В первый же день, как только мы вышли в море, я получил записку, автор которой писал, что у нас с ним много общих знакомых и что нам лишь случайно не удавалось познакомиться в течение многих лет. но зато теперь представляется к тому прекрасная возможность среди Южно-Китайского моря. В конце была подпись: «Жан Кокто» [114]— и далее следовал постскриптум: не разрешу ли я ему перед обедом зайти ко мне в каюту и выпить со мной аперитив? Я почему-то решил, что это самозванец. Ну что стал бы делать Кокто — этот парижанин-урбанист — в Южно-Китайском море? И тем не менее это оказалось правдой — Кокто выполнял здесь какое-то задание французской газеты «Фигаро».

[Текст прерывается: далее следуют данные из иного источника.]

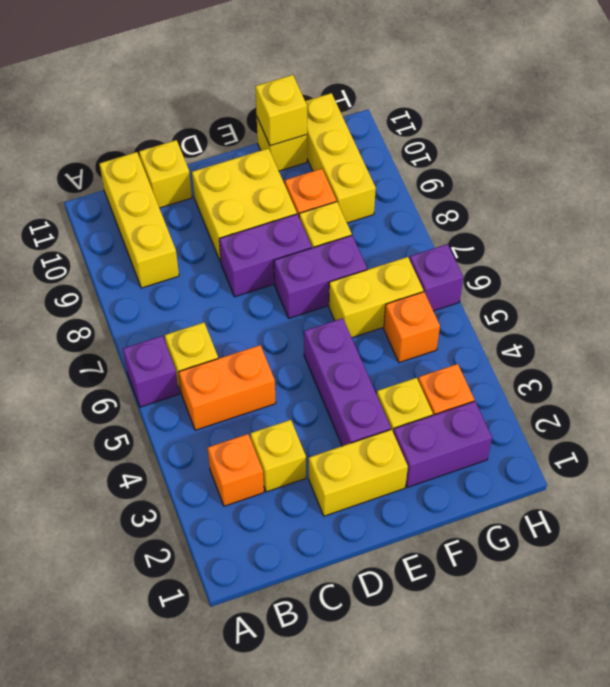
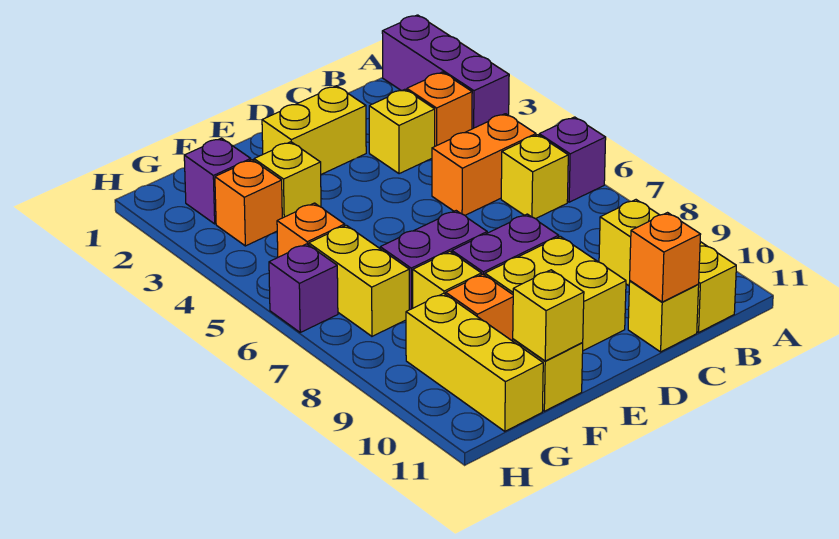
none -> orange 1x1 brick [630,213,701,302]
purple 1x3 brick [304,318,391,446] -> purple 1x3 brick moved to [382,15,509,129]
purple 1x2 brick [393,401,492,487] -> purple 1x1 brick [184,138,251,224]
yellow 1x2 brick [329,257,423,338] -> yellow 1x2 brick turned to [309,225,409,336]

Кокто ни слова не говорил по-английски, а я — по-французски, однако его секретарь, хотя и не очень хорошо, но все же кое-как объяснялся по-английски и служил нам переводчиком. В этот вечер мы засиделись далеко за полночь, обмениваясь взглядами на жизнь и искусство. Наш переводчик говорил медленно и запинаясь, а Кокто, прижав свои чудесные руки к груди, выпаливал длинные тирады с быстротой пулемета. И при этом глаза его сверкали, обращаясь с мольбой то ко мне, то к переводчику, который бесстрастно продолжал бормотать: «Мсье Кокто… он говорит… что вы поэт… этого… солнечного сияния… а он поэт… ночи».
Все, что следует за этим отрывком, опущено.